Fix tests of PoolCounter extension
The PoolCounter test suite is flappy, specially on CI it usually fails with traces such as:

  Scenario: Just readers               # features/simulation.feature:2
    When I start 1024 reader like sims # features/step_definitions/sim_steps.rb:1
Can't keep trying.  Giving up.
Can't keep trying.  Giving up.
    And wait 10 seconds                # features/step_definitions/sim_steps.rb:19
    Then all sims report success       # features/step_definitions/sim_steps.rb:22
      Cannot assign requested address - connect(2) for (Errno::EADDRNOTAVAIL)
      ./features/support/client.rb:51:in `connect' 
      ./features/support/client.rb:51:in `connect'
      ./features/support/client.rb:14:in `request'
      ./features/support/sim.rb:56:in `send_to_client'
      ./features/support/reader_sim.rb:8:in `act'
      ./features/support/sim.rb:23:in `block in start'
      features/simulation.feature:5:in `Then all sims report success'

Some scenario spawn 1024 clients connecting to the daemon, the logic being in daemon/tests/features/support/client.rb. There is a note about EADDRNOTAVAIL. To work around exhaustion of TCP ephemeral ports, the client bind with SO_REUSEADDR in an attempt to reuse a port, but there is still a failure eventually.

With 1024 clients spawned, maybe that reach the file descriptor limit which seems to default to 1024?

I rephrased the task detail to give more information. The test suite establish 1024 socket connections to poolcounterd and eventually one fail with EADDRNOTAVAIL. Either because:

  • ephemeral ports are exhausted (though the client should reuse address)
  • there is no more file descriptors available

Change 417021 had a related patch set uploaded (by Hashar; owner: Hashar):
[mediawiki/extensions/PoolCounter@master] tests: wait before retrying connection

I can reproduce by running poolcounterd under strace and then running:

bundle exec cucumber --name 'Just readers' features/simulation.feature

That constantly fails on my machine.

I kept trying to figure out a solution yesterday night, but eventually I give up. I am not familiar enough with sockets / low level TCP and I don't know anything about the PoolCounter protocol.

This test is now non-voting and removed from gate-and-submit. Please revert If7bd90e81e1e98d3b6a170fa8c9a0d6690b7eb36 when the test is fixed and should run voting on gate-and-submit. Thanks.

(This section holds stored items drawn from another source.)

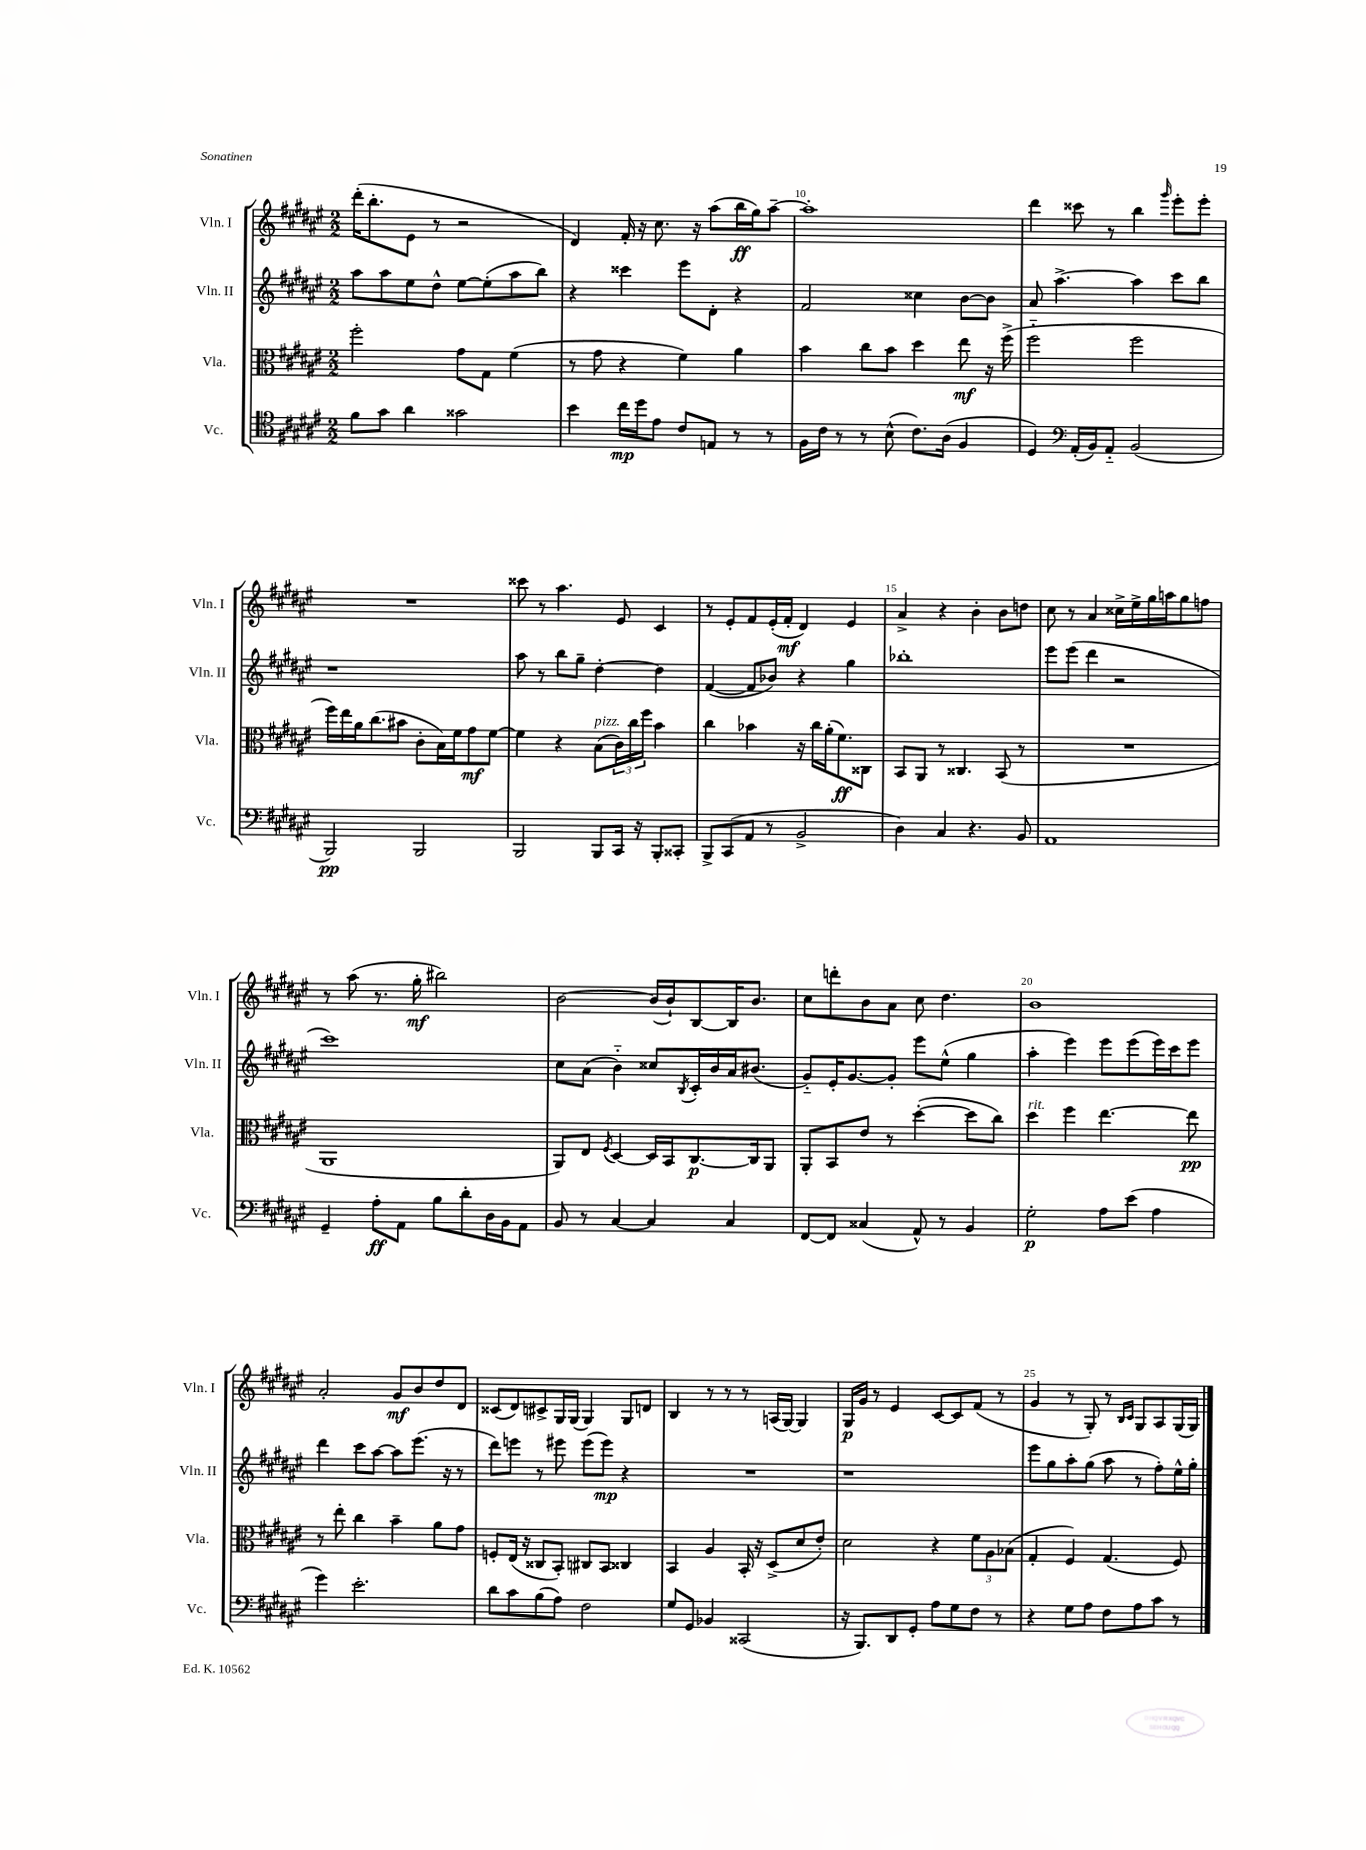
<<
\new StaffGroup <<
\new Staff = "s0" \with { instrumentName = "Vln. I" shortInstrumentName = "Vln. I" } {
    \clef treble \key fis \major \numericTimeSignature \time 2/2
    dis'''16-.( b''8.-. eis'8 r8 r2 |
    dis'4) fis'16-. r16 cis''8. r16 ais''8( b''16\ff gis''16) ais''8~-- |
    ais''1-. |
    dis'''4 cisis'''8 r8 b''4 \grace { gis'''16 } eis'''8-. eis'''8-. |
    R1 |
    cisis'''8 r8 ais''4. eis'8 cis'4 |
    r8 eis'8-. fis'8 eis'16-.( fis'16-.\mf dis'4) eis'4 |
    ais'4-> r4 b'4-. b'8 d''8 |
    cis''8 r8 ais'4 cisis''16-> eis''16-> gis''16 a''16 gis''8 f''8 |
    r8 ais''8( r8. gis''16-.\mf bis''2) |
    b'2~ b'16( b'16-!) b8~ b16 b'8. |
    cis''8 d'''8-. b'8 ais'8 cis''8 dis''4. |
    b'1 |
    ais'2-. gis'8\mf b'8 dis''8 dis'8 |
    cisis'8( dis'8) cis'8-> gis16 gis16( gis4) gis8 d'8 |
    b4 r8 r8 r8 a16( gis16~) gis4 |
    gis16\p gis'16 r8 eis'4 cis'8~ cis'8 fis'8( r8 |
    gis'4 r8 gis8-.) r8 \grace { b16 cis'16 } gis8 ais8 gis16( gis16) \bar "|." |
}
\new Staff = "s1" \with { instrumentName = "Vln. II" shortInstrumentName = "Vln. II" } {
    \clef treble \key fis \major \numericTimeSignature \time 2/2
    ais''8 ais''8 eis''8 dis''8-^ eis''8~ eis''8-.( ais''8 b''8) |
    r4 cisis'''4 eis'''8 dis'8-. r4 |
    fis'2 cisis''4 b'8~ b'8 |
    ais'8 ais''4.~-> ais''4 cis'''8 b''8 |
    r1 |
    ais''8 r8 b''8 gis''8-- dis''4~-. dis''4 |
    fis'4~( fis'8 bes'8) r4 gis''4 |
    bes''1-. |
    eis'''8 eis'''8( dis'''4 r2 |
    cis'''1) |
    cis''8 ais'8( b'4-_) cisis''8 \acciaccatura { b8 } cis'16-. b'16 ais'16 bis'8.( |
    gis'8-_) eis'16-. gis'8.~ gis'8-. eis'''8 eis''8-^( gis''4 |
    ais''4-. eis'''4) eis'''8 eis'''8( eis'''16) cis'''16 eis'''8 |
    dis'''4 cis'''8 ais''8~ ais''8 eis'''8.( r16 r8 |
    dis'''8) e'''8 r8 eis'''8 eis'''8( eis'''8\mp) r4 |
    R1 |
    r1 |
    eis'''8 gis''8 ais''8-. gis''8( ais''8 r8 fis''8-.) eis''16-^ gis''16-. \bar "|." |
}
\new Staff = "s2" \with { instrumentName = "Vla." shortInstrumentName = "Vla." } {
    \clef alto \key fis \major \numericTimeSignature \time 2/2
    fis''2-. gis'8 gis8 fis'4( |
    r8 gis'8 r4 fis'4) ais'4 |
    b'4 cis''8 b'8 dis''4 eis''8\mf r16 fis''16->( |
    fis''2-_ fis''2 |
    fis''16) eis''16 ais'16 cis''8.( bis'8 cis'8-. b16) fis'16 gis'8\mf fis'8~ |
    fis'4 r4 b8^\markup { \italic "pizz." }( \tuplet 3/2 { cis'16) cis''16 fis''16 } b'4 |
    cis''4 bes'4 r16 cis''16 ais'16-.( fis'8.\ff) cisis8 |
    b,8 ais,8 r8 cisis4. b,8( r8 |
    R1 |
    ais,1 |
    ais,8) eis8 \acciaccatura { fis8 } dis4~ dis16 b,16 cis8.~\p cis16 ais,8 |
    ais,8-. b,8 eis'8 r8 dis''4~-.( dis''8 cis''8) |
    dis''4^\markup { \italic "rit." } fis''4 eis''4.~ eis''8\pp |
    r8 eis''8-. cis''4 b'4-- ais'8 gis'8 |
    f8-. eis16( r16 cisis8 b,8-.) cis8 b,8 cisis4 |
    b,4 ais4 b,16-. r16 dis8->( dis'8 eis'8-.) |
    dis'2 r4 \tuplet 3/2 { fis'8 ais8 bes8( } |
    gis4-. fis4) gis4.( fis8) \bar "|." |
}
\new Staff = "s3" \with { instrumentName = "Vc." shortInstrumentName = "Vc." } {
    \clef tenor \key fis \major \numericTimeSignature \time 2/2
    fis'8 gis'8 ais'4 gisis'2 |
    b'4 cis''16\mp dis''16 eis'8 cis'8 e8 r8 r8 |
    fis16 cis'16 r8 r8 b8-^( cis'8.) ais16( fis4 |
    dis4) \clef bass ais,16-.( b,16) ais,8-_ b,2( |
    b,,2\pp) b,,2 |
    b,,2 b,,8 cis,16 r16 b,,8-. cisis,8-. |
    b,,8-> cis,8( ais,8 r8 b,2-> |
    dis4) cis4 r4. b,8 |
    ais,1 |
    gis,4-- ais8-.\ff ais,8 b8 dis'8-. dis16 b,16 ais,8 |
    b,8 r8 cis4~ cis4 cis4 |
    fis,8~ fis,8 cisis4( ais,8-^) r8 b,4 |
    gis2-.\p ais8 eis'8( ais4 |
    gis'4) eis'2.-. |
    dis'8 cis'8 b8( ais8) fis2 |
    gis8 gis,8 bes,4 cisis,2( |
    r16 b,,8.) dis,8 gis,8-. ais8 gis8 fis8 r8 |
    r4 gis8 ais8 fis8 ais8 cis'8 r8 \bar "|." |
}
>>
>>
\layout { \context { \Score currentBarNumber = #8 \override BarNumber.break-visibility = ##(#f #t #t) barNumberVisibility = #(every-nth-bar-number-visible 5) } }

FTR: The entry for steward/maintainer for poolcounter is empty on Dev/Maint

Fairly low-priority, assuming it is a test-specific issue. The current issue is mainly that the tests are flaky and makes contributions difficult to review in Jenkins.

Snipped from an email I wrote:

Tangentially, it would be nice if we could get the poolcounter daemon
tests voting again, they're currently too flaky:

They're written in ruby/cucumber/rspec right now, since that's what Nik
really liked when he was developing CirrusSearch. Since we're moving
away from that stack for browser tests, I was thinking about porting it
to a different language that more of us are familiar with aka Python but
I never made any actual progress on that.

Change 417021 abandoned by Hashar:
tests: wait before retrying connection

You can check my commit message at

Roughly the step When I start 1024 search like sims attempts to open 1024 tcp sockets. When repeated that eventually exhausts the pool of sockets available in Linux. I am not sure why it has been set at 1024, maybe lowering to 128 would do it.

Change 455385 had a related patch set uploaded (by Legoktm; owner: Legoktm):
[mediawiki/services/poolcounter@master] Port test suite to Python

Change 455385 merged by jenkins-bot:
[mediawiki/services/poolcounter@master] Port test suite to Python

There's still one flaky test, but that's marked as xfailing so it won't cause CI builds to fail. Filed T203890: PoolCounter's is flaky due to a bug for it.